All these plans are being made because, we are told, there are too many people claiming asylum and the system cannot cope. This is just plainly not true.  21% fewer people claimed asylum in 2020 than 2019; even before covid numbers of asylum applications were nowhere near the high levels of the early 2000s. The problem is that the Home Office is completely ineffective in making good quality, timely decisions. The number of people waiting for more than six months for a decision on their asylum application has doubled in the last 18 months. So, despite the reduction in the number of people claiming asylum, this has resulted in more people languishing in the asylum support system – an increase of 28% since 2019 – and an increase in the number of people being forced into appalling living conditions.

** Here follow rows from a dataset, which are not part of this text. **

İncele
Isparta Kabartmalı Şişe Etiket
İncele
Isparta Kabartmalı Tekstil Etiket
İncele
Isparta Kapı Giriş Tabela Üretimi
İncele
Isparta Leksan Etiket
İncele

Let’s reform this broken asylum system by improving the Home Office decision-making process and granting asylum seekers permission to work if they wait more than 6 months for a decision. This will reduce costs of the asylum system, help integration, be more humane and be better for our communities.

I believe that this is what the public wants: an effective, just and humane system they can trust and which enables people and communities to thrive, rather than increasingly punitive measures. All the polls suggest that, having got Brexit done, people have stopped being obsessed with immigration and refugees and are much more likely to think about these issues rationally.  Priti Patel should catch up with the British people.